What is the difference between structured, semi-structured and unstructured data?

What is the difference between structured, semi-structured and unstructured data?
Image by Danni Liu, adapted from Alesmunt/ Canva

There are so many ways of classifying data. Many are familiar with organising it into either quantitative (comprised of numbers) or qualitative (comprised of non-numbers) data. One that many may not be familiar with but is common in a business setting is the distinction between master and transactional data. Master data refers to data about business entities that provide context for a business transaction, such as customer, product, employee, and supplier data. Transactional data refers to information recorded from transactions such as product orders.

There are many more classification types out there.

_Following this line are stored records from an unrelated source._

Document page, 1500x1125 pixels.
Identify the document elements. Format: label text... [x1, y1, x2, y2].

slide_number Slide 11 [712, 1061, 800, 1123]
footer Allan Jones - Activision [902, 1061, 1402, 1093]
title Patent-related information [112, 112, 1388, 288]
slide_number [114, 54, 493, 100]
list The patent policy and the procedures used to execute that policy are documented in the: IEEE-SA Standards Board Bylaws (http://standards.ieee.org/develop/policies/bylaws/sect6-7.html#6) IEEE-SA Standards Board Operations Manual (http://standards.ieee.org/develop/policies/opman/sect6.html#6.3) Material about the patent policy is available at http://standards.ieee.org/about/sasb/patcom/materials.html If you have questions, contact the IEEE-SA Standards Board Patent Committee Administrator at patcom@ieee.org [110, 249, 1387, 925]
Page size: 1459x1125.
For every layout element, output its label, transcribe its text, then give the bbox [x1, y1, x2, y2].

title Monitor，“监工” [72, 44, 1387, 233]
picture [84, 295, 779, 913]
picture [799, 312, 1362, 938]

One important thing to know in the age of big data, where the proliferation of unstructured data is continuing to rise, is the classification centred on the degree of organisation: structured, semi-structured and unstructured.

On a side note, is everyone clear on what is big data? Don't be embarrassed if you're not. I know of many people who throw around the term but don't know what it means. I'll admit, I was one of them. 😅
Big Data is a term that refers to mountain loads of varied data received at a fast rate. When someone brings it up, think of the 3 Vs: Variety, Volume and Velocity.

Variety refers to the many forms of data.
Volume refers to the high amount of data to be processed.
Velocity refers to the fast rate at which data is received/ acted on.

Ok, now that is out of the way, let's go back to structured, semi-structured and unstructured data categorisation. For a long time, business intelligence was only done on structured data. We are generating a much greater variety of data in today's world. Mobile devices, the Internet of Things (IoT), creates valuable data that can be leveraged for better business decisions and harnessed for opportunities and solving challenges. These data don't come in a fully structured form. So, in this blog, I will explain the difference between structured, semi-structured and unstructured.

As I explain this, please remember that the distinction between the three categories isn't always black and white. Think of them as a continuous scale ranging from white to black and many shades of grey in between.

Structured Data

Structured data is data that is highly organised. A well-organised Excel spreadsheet is an example of structured data. Structured data is generally tabular data represented by rows and columns in a database and is often managed using SQL. As mentioned earlier, traditional systems and reporting rely on this form of data. Its high degree of organisation makes structured data easy to store, analyse and search. We can easily use it for data visualisation, analytics, and machine learning.

Photo by AndreyPopov/ Canva

Unstructured Data

Unstructured data is more prevalent than structured data. A few years back, International Data Corporation (IDC) projected that 80% of data is unstructured; according to an article by Timonthy King: 80 Percent of Your Data Will be Unstructured in Five Years.

Unstructured data cannot be contained in a row-column database; it's data in absolute raw form. It is anything that's not in a specific format. Examples of unstructured data are paragraphs from a book, social media posts, chats, emails, websites, presentations, digital photos, videos, and audio.

Lack of structure makes this form of data challenging to process, search, manage and analyse, which is why companies have widely discarded this type of data until the recent proliferation of more powerful technologies.

Unstructured contains a wealth of information and harnessing it provides more opportunities to turn data into a competitive advantage.

Animations by Danni Liu

Semi-structured Data

Semi-structured data is a mix between structured and unstructured. The degree of organisation is typically achieved through some form of tags or metadata.

Some examples of semi-structured data are digital photos and emails. Hold on, didn't you say earlier that they are unstructured data? Glad you're paying attention. Yes, I did say that. The content of the photo and emails are unstructured. Digital photos taken with smartphones would be DateTime stamped with geotagging and device ID. These give digital photos certain structural attributes. In the case of emails, the structural properties are the name, email address of the sender, recipient(s), time sent etc. HTML files and JSON files are additional examples of semi-structured data.

Image by Antonio Batinic

The distinction between the data types is important as it affects how the data is stored, organised, and ease of process and analysis.

Structured data takes up less space relative to semi-structured and unstructured data. Instead of spreadsheets and relational databases, unstructured data is usually stored in data lakes and NoSQL databases. The varied format of semi-structured and unstructured makes it challenging to process and analyse the data. Processing and analysis can easily be done on structured data.

There you go, now you know the difference between structured, semi-structured and unstructured data!